The report card features 85 evidence-based indicators, topics such as wait times, surgery postponements, and completion of the surgical safety checklist, as well as results from patient satisfaction surveys. It provides a visual measure of how the Cardiac Surgery Program is performing – a colour-coded tracking method provides a quick visual snapshot of areas that require attention as well as areas that are improving over time. Key indicator results are placed throughout the in-patient unit and in the cardiac surgery administration office’s waiting room – an admirable level of transparency that keeps staff and patients informed of ongoing improvements.

Guy and Carol also lead monthly reviews with their entire interdisciplinary team to address issues, share successes, and encourage new initiatives to sustain program excellence. The team discusses issues, acknowledges areas that are doing well and why, and identifies areas in that to be improved.

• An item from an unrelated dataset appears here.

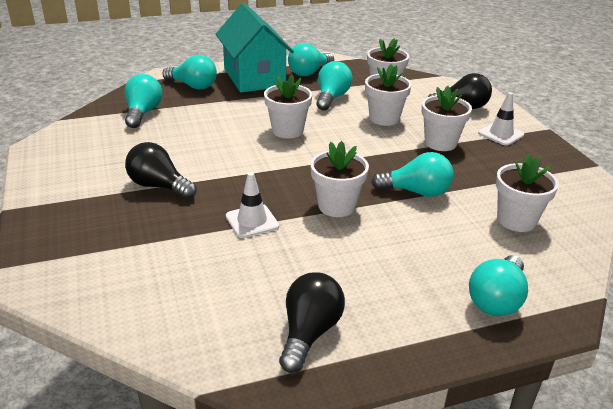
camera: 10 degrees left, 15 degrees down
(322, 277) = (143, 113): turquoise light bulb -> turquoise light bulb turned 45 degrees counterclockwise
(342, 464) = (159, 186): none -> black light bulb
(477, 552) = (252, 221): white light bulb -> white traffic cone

Working groups are then formed to come up with solutions and action plans where areas of opportunity for improvement are warranted. After each meeting, the report card’s results are transferred to an “Improvement Board” within the Cardiac Surgeon Administration offices that everyone from frontline staff to patients can view. The Improvement Board is then reviewed thirteen times per year. This process has promoted teamwork, engaged staff, supported a greater vision and created collegiality and trust amongst team members.

Results are impressive. In the report card’s early stages, the rate of surgical site infections was higher than its benchmark. A working group consisting of microbiology, infection control, nurse practitioners and surgeons was tasked with determining how to lower the infection rate. After examining best-available evidence, the team made a decision to modify the antibiotics administered to patients, create monthly education sessions with surgeons, and give nursing staff additional inservicing on wound management care. The rate then decreased from 5.6% in the 2013 fiscal year (benchmark <1.5%) to 3.2% in the 2014 fiscal year. It is expected to continue decreasing.

A protocol for pre-operative blood transfusion assessment was also created based on best practice and current clinical evidence. A blood management guideline for inter-operative transfusions emerged, and indicators tracked on the report card validated that the guidelines put in place were effective and linked to positive patient outcomes. The cardiac surgery program has some of the lowest numbers in the country for interoperative blood transfusion. In another case, report card tracking of slate over runs led to a process change within the surgical department that has changed how surgeries are booked and lowered the number of over runs.

Guy and Carol’s leadership has inspired their colleagues, encouraged a culture of continuous improvement and motivated their team to provide high quality of care. They plan to use their $2,500 sponsorship on staff education.